AKBP Eko Iskandar menjelaskan, operasi ini bertujuan meningkatkan disiplin berlalu lintas serta menekan angka pelanggaran dan fatalitas kecelakaan, terutama menjelang perayaan Natal 2025 dan Tahun Baru 2026.
“Operasi Zebra Lodaya difokuskan untuk menekan pelanggaran dan kecelakaan lalu lintas dalam rangka persiapan Nataru,” ujarnya.
Ia menegaskan bahwa 40 persen kegiatan operasi diarahkan pada upaya preventif, sementara 20 persen lainnya berupa penegakan hukum. Meski sosialisasi tetap diutamakan, tindakan tegas tetap diberlakukan bagi pelanggar yang membahayakan.
“Tilang manual tetap dilakukan secara selektif, terutama untuk pelanggaran yang meresahkan seperti balapan liar,” tegasnya.

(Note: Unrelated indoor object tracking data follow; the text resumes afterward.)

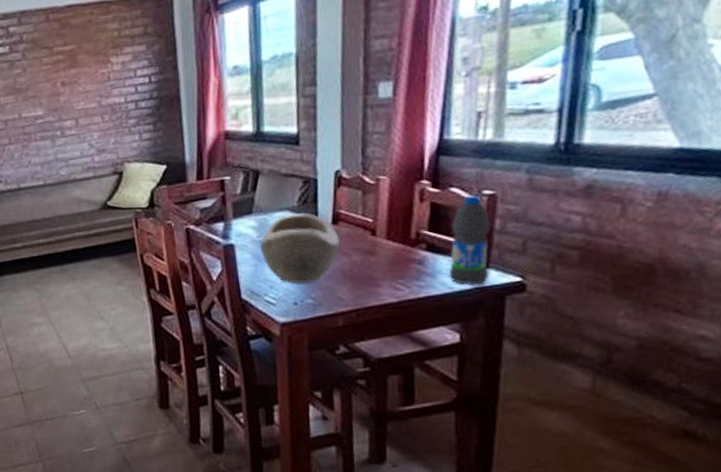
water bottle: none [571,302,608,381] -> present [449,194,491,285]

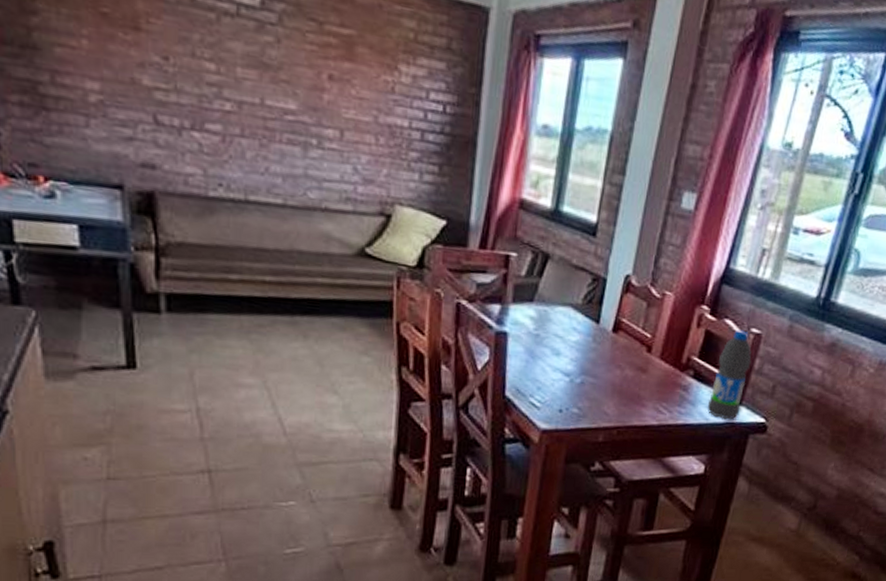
decorative bowl: present [260,213,340,284] -> none [535,311,617,392]

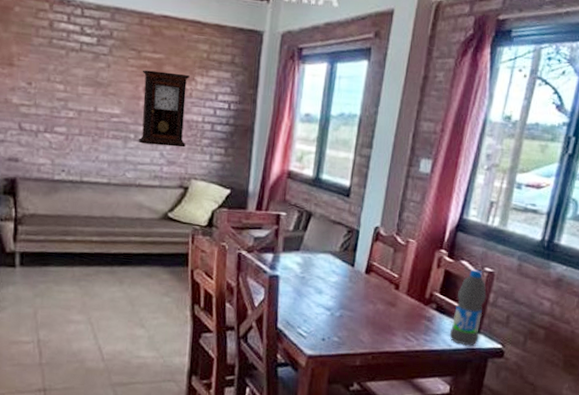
pendulum clock: none [322,49,391,162] -> present [138,70,190,148]

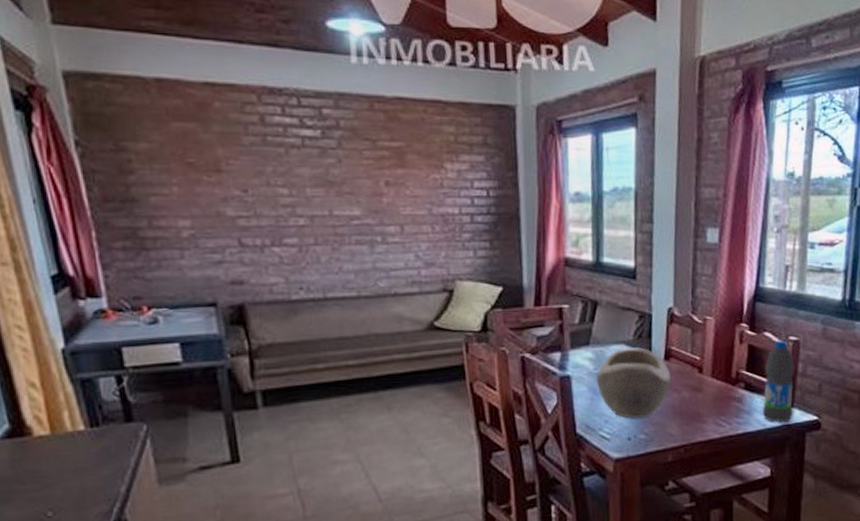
pendulum clock: present [138,70,190,148] -> none [380,161,444,247]
decorative bowl: none [301,257,369,323] -> present [596,347,671,419]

Dalam operasi ini, Polres Cirebon Kota mengerahkan 75 personel yang disebar ke titik-titik rawan pelanggaran dan kecelakaan di wilayah hukumnya. Lokasi yang diawasi meliputi area yang sering terjadi aksi kebut-kebutan dan pelanggaran berisiko tinggi lainnya.
Selain razia, Satlantas juga menggelar edukasi ke sekolah, kampus, komunitas motor, dan kelompok masyarakat lainnya untuk meningkatkan pemahaman tentang etika berlalu lintas. Untuk pelanggaran ringan, pembinaan dan teguran tetap diutamakan.
AKBP Eko Iskandar mengajak seluruh masyarakat mendukung kelancaran Operasi Zebra Lodaya 2025.
“Mari patuhi aturan dan jaga etika berlalu lintas demi keselamatan bersama,” imbaunya.